■ SUPPLIED TEXT
# P02 - 01: Shortest paths, diameter, and average path lengths

*April 30 2020*

In this first unit we will explore the graph-theoretic foundations that were introduced in theory lecture L02. We specifically explore basic shortest path algorithms and calculate the diameter and average shortest path lengths of empirical networks. Our exploration is based on the latest version of `pathpy3`, which you can install as explained in the previous practice lecture. Please remember to update tour (editable) installation by running `git pull` in your local copy of the git repository.

In [28]:
import numpy as np
import pathpy as pp
import scipy as sp

import sqlite3

In [29]:
n_undirected = pp.Network(directed=False)
n_undirected.add_edge('a', 'b')
n_undirected.add_edge('b', 'c')
n_undirected.add_edge('a', 'c')
n_undirected.add_edge('d', 'f')
n_undirected.add_edge('d', 'g')
n_undirected.add_edge('d', 'e')
n_undirected.add_edge('e', 'f')
n_undirected.add_edge('f', 'g')
n_undirected.plot()

### Strongly connected components in directed networks

In directed networks, we distinguish between strongly and weakly connected networks. The following network is weakly but not strongly connected, because frmom the nodes `a` and `b` we can only reach `c` and `d` in one direction, but not in the opposite direction.

In [30]:
n_directed = pp.Network(directed=True)
n_directed.add_edge('a', 'b')
n_directed.add_edge('b', 'a')
n_directed.add_edge('a', 'c')
n_directed.add_edge('b', 'c')
n_directed.add_edge('c', 'd')
n_directed.add_edge('d', 'c')
n_directed.plot()

## Computing connected components in `pathpy`

The `find_connected_components` function in `pathpy` returns a dictionary of connected components:

(Based on Tarjans algorithm?)

In [31]:
pp.algorithms.components.find_connected_components(n_undirected)

{0: {'a', 'b', 'c'}, 1: {'d', 'e', 'f', 'g'}}

In [32]:
pp.algorithms.components.find_connected_components(n_directed)

{0: {'c', 'd'}, 1: {'a', 'b'}}

We can use the function `largest_connected_component` to extract the largest connected component and return it as a new network object:

In [33]:
lcc = pp.algorithms.components.largest_connected_component(n_undirected)
lcc.plot()

To compute the size of the largest connected component in a network we can use a special function:

In [34]:
pp.algorithms.components.largest_component_size(n_undirected)

4

In [35]:
# isn't that a bit ambiguous? Both ab and cd have the same size
lcc = pp.algorithms.components.largest_connected_component(n_directed)
lcc.plot()

■ DATA EXCERPTS
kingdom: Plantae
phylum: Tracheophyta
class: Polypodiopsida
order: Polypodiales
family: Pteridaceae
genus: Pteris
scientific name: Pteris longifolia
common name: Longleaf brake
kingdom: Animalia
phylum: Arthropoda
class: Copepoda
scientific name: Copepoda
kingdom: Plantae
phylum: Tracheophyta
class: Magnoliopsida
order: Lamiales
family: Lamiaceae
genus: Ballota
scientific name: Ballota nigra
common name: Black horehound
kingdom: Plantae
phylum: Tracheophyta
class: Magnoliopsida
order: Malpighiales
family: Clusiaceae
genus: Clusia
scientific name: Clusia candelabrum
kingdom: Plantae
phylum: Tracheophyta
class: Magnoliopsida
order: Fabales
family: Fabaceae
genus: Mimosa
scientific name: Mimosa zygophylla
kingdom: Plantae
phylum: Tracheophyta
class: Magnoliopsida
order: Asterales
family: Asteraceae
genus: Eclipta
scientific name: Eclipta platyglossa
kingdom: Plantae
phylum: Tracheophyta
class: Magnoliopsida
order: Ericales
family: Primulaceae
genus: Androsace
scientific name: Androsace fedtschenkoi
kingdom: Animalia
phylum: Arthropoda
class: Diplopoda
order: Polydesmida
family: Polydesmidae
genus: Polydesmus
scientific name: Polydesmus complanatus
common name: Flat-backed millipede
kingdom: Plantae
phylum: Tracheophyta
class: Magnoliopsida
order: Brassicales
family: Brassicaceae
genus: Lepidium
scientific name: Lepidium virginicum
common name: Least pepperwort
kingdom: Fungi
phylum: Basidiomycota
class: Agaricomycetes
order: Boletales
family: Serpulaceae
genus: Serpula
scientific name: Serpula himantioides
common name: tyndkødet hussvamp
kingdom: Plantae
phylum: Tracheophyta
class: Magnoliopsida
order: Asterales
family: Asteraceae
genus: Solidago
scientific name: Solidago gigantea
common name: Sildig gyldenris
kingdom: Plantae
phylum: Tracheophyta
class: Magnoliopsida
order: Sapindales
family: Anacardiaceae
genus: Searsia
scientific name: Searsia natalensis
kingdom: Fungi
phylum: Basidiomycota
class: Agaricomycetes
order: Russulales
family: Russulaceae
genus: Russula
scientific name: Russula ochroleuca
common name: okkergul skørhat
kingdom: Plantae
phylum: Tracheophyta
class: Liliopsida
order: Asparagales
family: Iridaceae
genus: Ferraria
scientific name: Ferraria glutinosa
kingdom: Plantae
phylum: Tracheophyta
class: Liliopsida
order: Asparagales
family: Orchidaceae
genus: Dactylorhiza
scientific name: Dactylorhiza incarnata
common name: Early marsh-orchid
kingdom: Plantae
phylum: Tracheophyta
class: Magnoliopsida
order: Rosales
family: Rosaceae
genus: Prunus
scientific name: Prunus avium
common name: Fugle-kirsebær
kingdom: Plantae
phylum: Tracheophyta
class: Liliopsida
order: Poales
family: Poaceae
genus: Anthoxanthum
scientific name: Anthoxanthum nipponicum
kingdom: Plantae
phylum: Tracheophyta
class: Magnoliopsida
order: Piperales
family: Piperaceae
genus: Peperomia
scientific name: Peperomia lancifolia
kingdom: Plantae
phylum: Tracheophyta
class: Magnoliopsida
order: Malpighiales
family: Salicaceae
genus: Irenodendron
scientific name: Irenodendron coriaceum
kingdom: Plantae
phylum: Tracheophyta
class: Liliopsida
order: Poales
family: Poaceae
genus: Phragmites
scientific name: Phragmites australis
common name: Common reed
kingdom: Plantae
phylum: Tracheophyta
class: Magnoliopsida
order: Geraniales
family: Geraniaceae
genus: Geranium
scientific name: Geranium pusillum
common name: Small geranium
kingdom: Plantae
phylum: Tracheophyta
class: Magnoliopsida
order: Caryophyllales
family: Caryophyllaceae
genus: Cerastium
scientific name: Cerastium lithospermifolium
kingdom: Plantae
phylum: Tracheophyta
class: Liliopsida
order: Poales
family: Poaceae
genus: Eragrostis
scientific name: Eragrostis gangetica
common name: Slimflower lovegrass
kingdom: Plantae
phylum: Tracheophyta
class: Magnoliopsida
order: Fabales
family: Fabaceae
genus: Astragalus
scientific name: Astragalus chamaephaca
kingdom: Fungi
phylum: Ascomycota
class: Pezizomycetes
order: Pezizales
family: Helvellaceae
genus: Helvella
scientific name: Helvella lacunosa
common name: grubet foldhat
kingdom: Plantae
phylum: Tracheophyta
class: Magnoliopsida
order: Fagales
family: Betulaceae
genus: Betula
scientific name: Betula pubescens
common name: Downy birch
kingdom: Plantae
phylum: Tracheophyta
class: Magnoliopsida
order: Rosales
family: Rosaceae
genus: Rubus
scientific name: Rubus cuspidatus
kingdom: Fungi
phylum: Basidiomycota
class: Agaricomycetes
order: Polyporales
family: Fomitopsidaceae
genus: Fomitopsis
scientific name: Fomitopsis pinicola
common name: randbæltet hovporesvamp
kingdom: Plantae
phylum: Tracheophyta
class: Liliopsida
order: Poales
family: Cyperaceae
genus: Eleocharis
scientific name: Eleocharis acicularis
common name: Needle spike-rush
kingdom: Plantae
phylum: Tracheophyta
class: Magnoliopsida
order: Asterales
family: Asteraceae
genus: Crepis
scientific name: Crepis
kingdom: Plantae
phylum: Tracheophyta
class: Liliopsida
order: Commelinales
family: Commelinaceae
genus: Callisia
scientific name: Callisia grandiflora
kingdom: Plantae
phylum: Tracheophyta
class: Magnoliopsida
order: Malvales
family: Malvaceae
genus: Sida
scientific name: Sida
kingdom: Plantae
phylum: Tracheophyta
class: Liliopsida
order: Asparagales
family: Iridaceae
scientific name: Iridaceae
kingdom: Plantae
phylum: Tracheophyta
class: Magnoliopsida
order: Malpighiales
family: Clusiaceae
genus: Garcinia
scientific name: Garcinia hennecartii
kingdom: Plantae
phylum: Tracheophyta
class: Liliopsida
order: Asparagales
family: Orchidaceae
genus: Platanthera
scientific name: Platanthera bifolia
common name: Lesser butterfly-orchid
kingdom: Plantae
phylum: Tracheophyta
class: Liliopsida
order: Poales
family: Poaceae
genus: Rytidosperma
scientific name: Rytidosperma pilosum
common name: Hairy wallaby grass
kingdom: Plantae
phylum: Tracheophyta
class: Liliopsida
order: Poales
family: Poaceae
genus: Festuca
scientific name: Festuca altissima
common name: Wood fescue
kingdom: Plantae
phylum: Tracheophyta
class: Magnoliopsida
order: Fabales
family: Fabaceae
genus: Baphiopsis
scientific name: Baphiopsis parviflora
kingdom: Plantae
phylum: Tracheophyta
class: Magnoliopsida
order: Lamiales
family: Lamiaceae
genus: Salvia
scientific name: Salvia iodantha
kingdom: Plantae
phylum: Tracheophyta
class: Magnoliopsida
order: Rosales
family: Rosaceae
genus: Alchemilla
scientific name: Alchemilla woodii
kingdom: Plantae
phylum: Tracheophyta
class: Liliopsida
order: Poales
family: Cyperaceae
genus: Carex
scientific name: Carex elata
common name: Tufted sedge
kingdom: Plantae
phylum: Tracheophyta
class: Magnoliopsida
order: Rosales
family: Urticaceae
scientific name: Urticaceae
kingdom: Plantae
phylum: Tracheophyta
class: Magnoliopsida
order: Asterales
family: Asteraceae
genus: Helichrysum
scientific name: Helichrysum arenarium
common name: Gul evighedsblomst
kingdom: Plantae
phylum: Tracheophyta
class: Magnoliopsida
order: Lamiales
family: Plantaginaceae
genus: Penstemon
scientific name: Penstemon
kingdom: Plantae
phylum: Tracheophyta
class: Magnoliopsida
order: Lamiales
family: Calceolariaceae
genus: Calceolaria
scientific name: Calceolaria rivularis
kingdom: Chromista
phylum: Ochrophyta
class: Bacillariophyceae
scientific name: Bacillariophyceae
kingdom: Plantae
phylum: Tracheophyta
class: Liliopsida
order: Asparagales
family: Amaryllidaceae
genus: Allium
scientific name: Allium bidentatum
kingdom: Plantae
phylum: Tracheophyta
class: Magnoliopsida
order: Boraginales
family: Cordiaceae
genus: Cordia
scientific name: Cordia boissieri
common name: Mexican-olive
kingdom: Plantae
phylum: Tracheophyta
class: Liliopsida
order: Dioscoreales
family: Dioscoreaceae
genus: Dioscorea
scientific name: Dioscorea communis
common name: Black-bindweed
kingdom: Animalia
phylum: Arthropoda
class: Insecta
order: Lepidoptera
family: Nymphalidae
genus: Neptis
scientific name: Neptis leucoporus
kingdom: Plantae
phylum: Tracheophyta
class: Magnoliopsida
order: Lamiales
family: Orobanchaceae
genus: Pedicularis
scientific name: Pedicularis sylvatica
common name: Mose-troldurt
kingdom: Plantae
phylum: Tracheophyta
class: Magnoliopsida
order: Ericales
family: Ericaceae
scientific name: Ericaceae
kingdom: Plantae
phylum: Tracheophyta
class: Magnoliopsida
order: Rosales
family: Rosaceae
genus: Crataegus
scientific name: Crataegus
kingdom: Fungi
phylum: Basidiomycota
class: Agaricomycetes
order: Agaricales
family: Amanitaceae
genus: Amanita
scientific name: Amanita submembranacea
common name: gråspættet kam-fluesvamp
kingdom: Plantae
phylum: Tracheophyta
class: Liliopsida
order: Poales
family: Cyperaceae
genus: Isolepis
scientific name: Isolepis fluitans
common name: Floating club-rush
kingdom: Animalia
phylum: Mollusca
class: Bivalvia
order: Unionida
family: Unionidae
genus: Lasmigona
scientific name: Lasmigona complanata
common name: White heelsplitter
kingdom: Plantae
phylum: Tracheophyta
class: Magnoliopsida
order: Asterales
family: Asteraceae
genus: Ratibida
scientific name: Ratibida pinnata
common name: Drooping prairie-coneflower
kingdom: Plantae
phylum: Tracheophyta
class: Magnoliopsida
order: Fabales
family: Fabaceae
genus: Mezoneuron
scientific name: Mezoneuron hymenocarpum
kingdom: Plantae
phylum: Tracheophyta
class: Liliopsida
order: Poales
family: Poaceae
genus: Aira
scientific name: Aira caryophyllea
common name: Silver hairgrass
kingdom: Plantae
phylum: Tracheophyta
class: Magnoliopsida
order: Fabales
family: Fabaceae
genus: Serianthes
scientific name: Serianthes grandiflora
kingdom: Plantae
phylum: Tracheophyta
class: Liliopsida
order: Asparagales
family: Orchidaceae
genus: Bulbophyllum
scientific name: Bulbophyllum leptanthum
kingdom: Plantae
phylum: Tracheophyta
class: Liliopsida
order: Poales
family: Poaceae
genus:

■ TASK LIST
A. In the pathpy tutorial, what kind of object does the `find_connected_components` function return?
B. Resume the pathpy tutorial after its last code cell and carry it forward.

■ EXERCISE RESPONSES
A. A dictionary of connected components.

B.
## Connected component size in empirical networks

We finally apply connected component analysis to empirical networks. We use the same data sets that we used in the previous unit, and study whether (i) they are connected, (ii) how large the largest connected component is, and (iii) what are the shortest path lengths and the diameter in the largest connected component:

In [36]:
n_highschool = pp.io.sql.read_network('networks.db', sql='SELECT source, target FROM "highschool"', directed=False)
n_physicians = pp.io.sql.read_network('networks.db', sql='SELECT source, target FROM "physicians"', directed=False)
n_gentoo = pp.io.sql.read_network('networks.db', sql='SELECT source, target FROM "gentoo"', directed=True)
n_lotr = pp.io.sql.read_network('networks.db', sql='SELECT source, target FROM "lotr"', directed=False)

In [37]:
n_lotr = pp.io.sql.read_network('networks.db', sql='SELECT source, target FROM "lotr"', directed=False)

In [38]:
print(n_lotr.summary())

Uid:			0x1a913f751c0
Type:			Network
Directed:		False
Multi-Edges:		False
Number of nodes:	139
Number of edges:	634


In [39]:
n_gentoo._properties

defaultdict(None,
            {'edges': set(),
             'successors': defaultdict(set, {}),
             'predecessors': defaultdict(set, {}),
             'outgoing': defaultdict(set, {}),
             'incoming': defaultdict(set, {}),
             'neighbors': defaultdict(set, {}),
             'incident_edges': defaultdict(set, {}),
             'indegrees': defaultdict(float, {}),
             'outdegrees': defaultdict(float, {}),
             'degrees': defaultdict(float, {})})

In [40]:
pp.algorithms.components.largest_connected_component(n_gentoo).number_of_nodes()

1

In [11]:
n_highschool.number_of_edges()

348

In [12]:
print(pp.algorithms.components.largest_component_size(n_highschool)/n_highschool.number_of_nodes())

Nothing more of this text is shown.